→ Job item: Write out the records beneath this line exactly as they appear, minus any images.

(Records from a dataset)
•••••
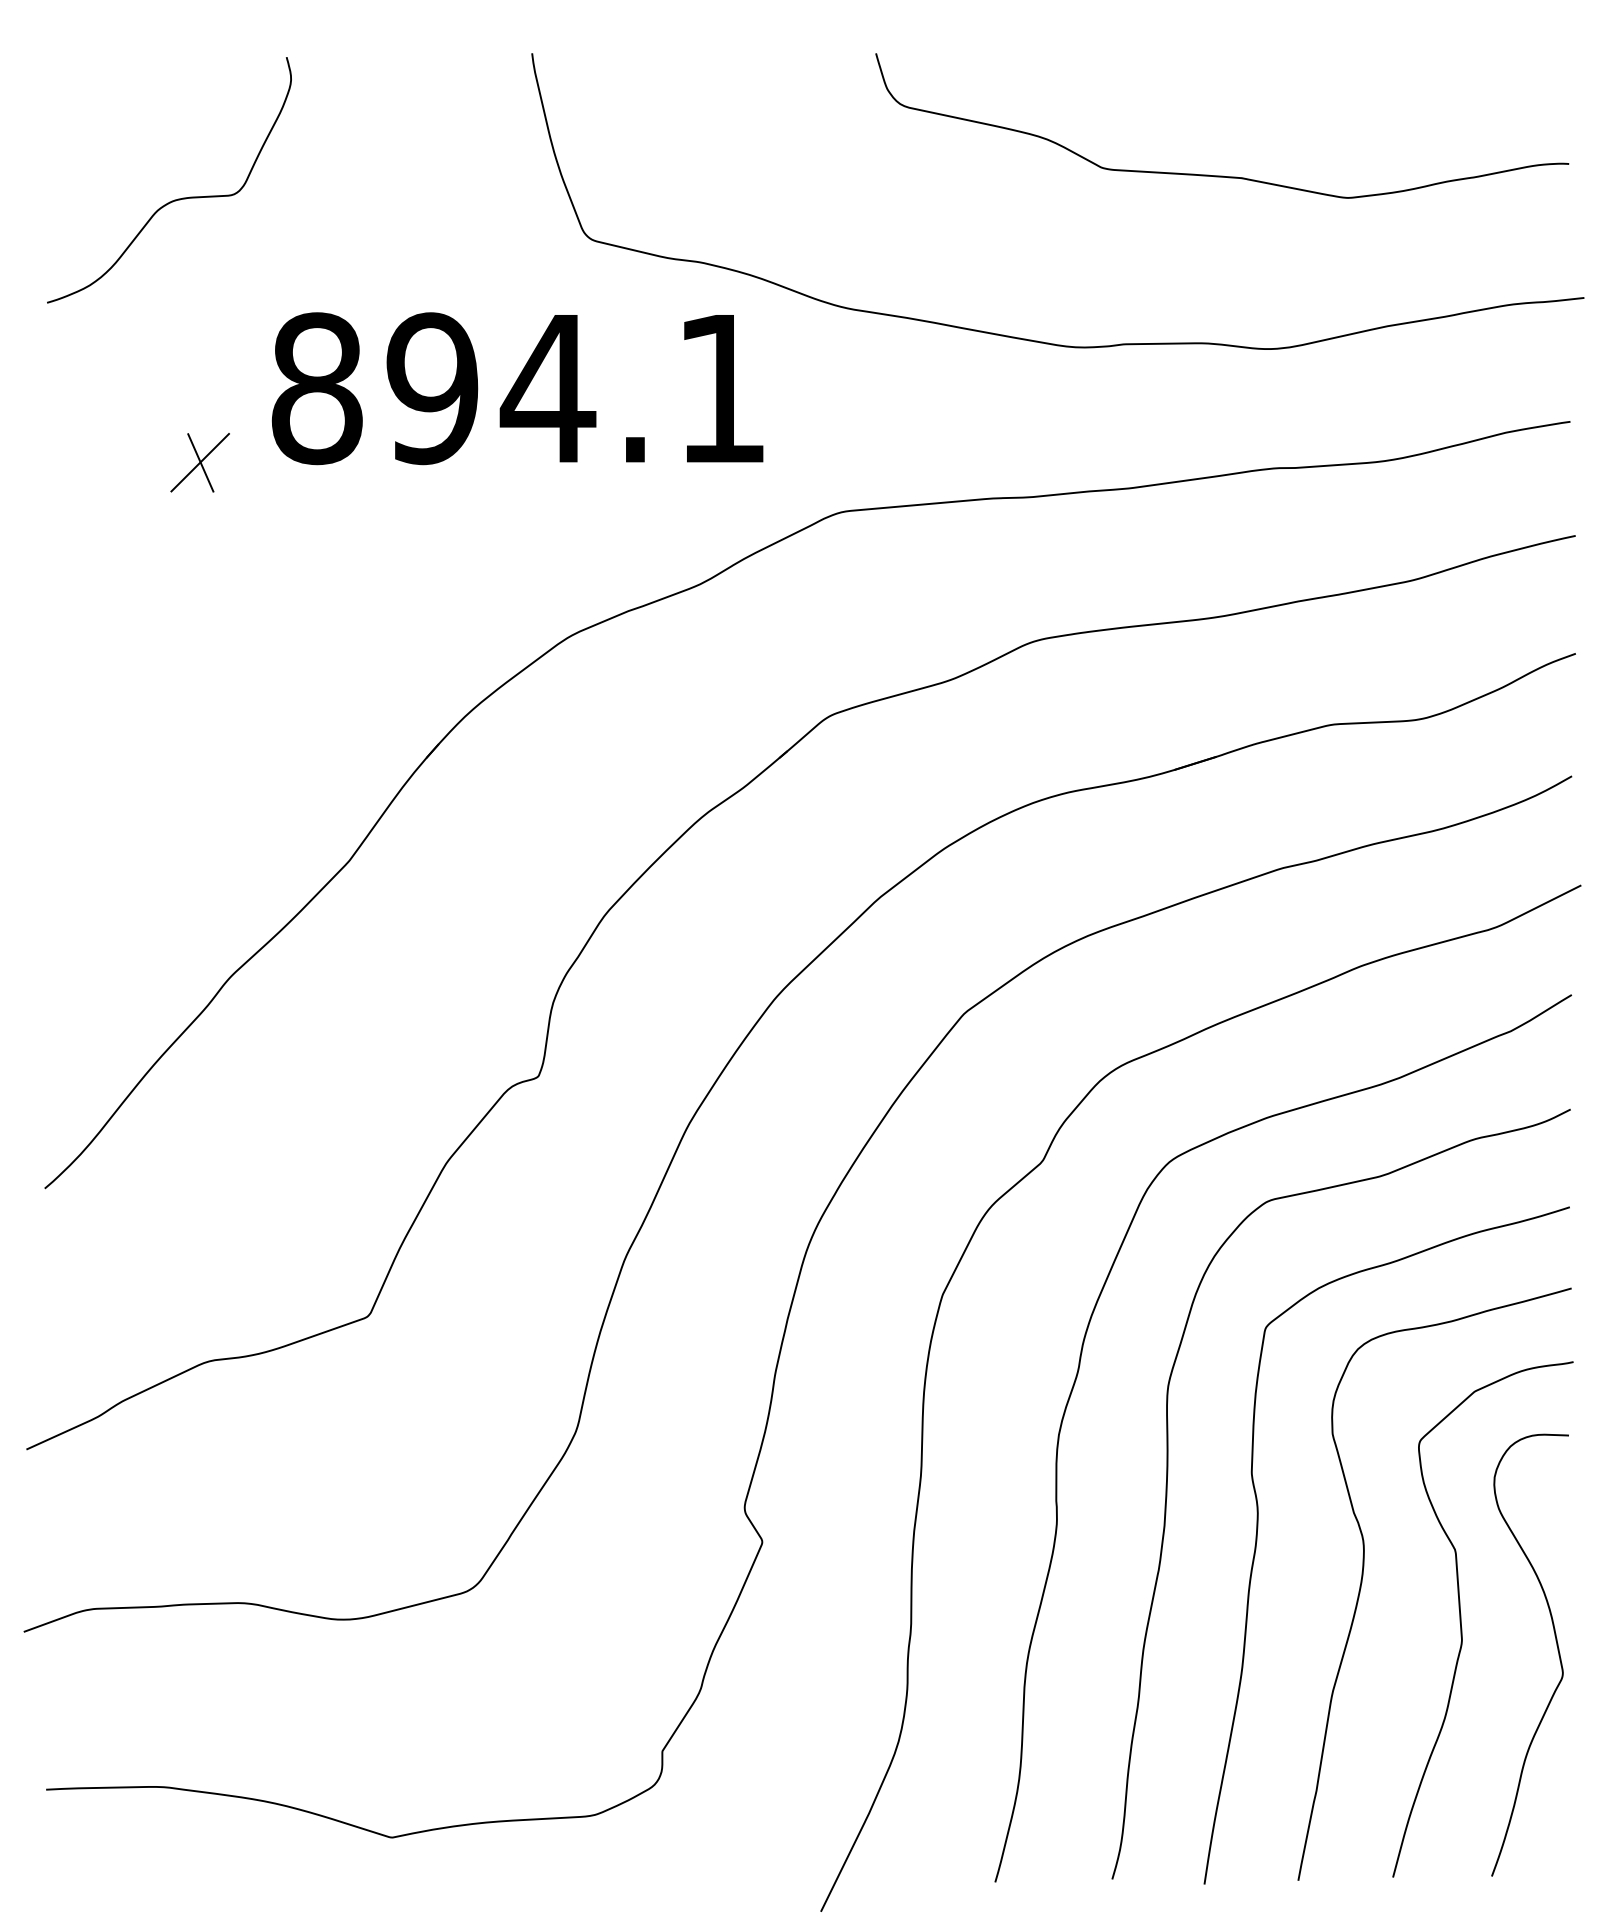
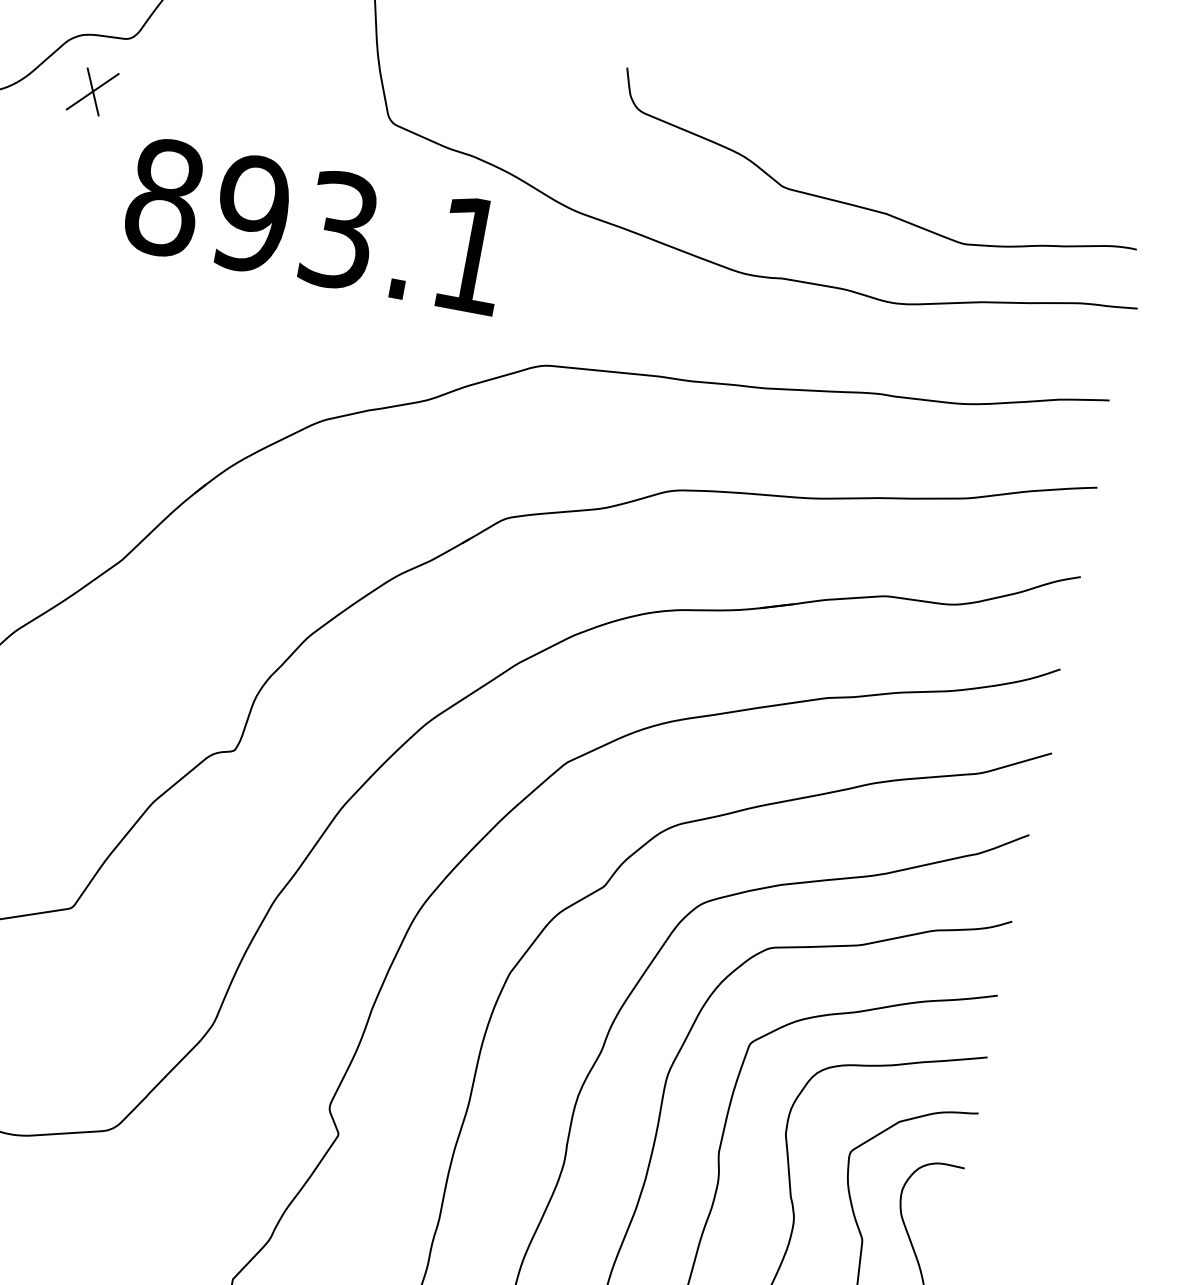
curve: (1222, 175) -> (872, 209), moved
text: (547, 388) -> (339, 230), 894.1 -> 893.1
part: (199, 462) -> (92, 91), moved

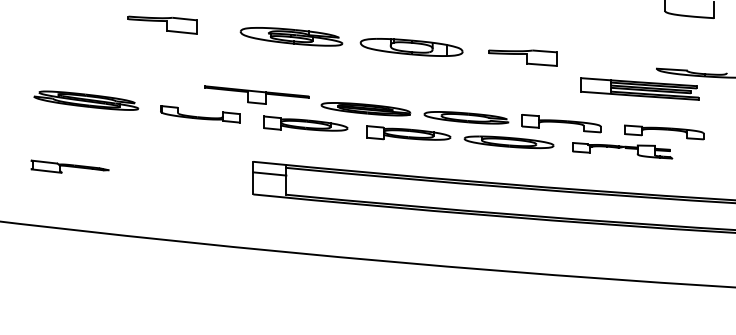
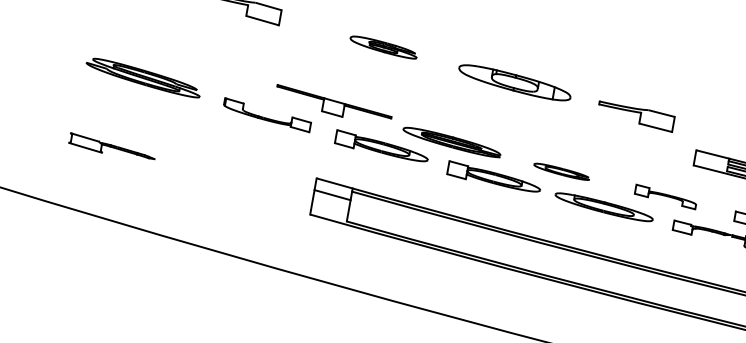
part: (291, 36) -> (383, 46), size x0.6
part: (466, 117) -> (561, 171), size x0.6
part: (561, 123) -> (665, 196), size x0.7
•••••
→ Your response:
curve: (1222, 175) -> (872, 209), moved
text: (547, 388) -> (339, 230), 894.1 -> 893.1
part: (199, 462) -> (92, 91), moved

part: (291, 36) -> (383, 46), size x0.6
part: (466, 117) -> (561, 171), size x0.6
part: (561, 123) -> (665, 196), size x0.7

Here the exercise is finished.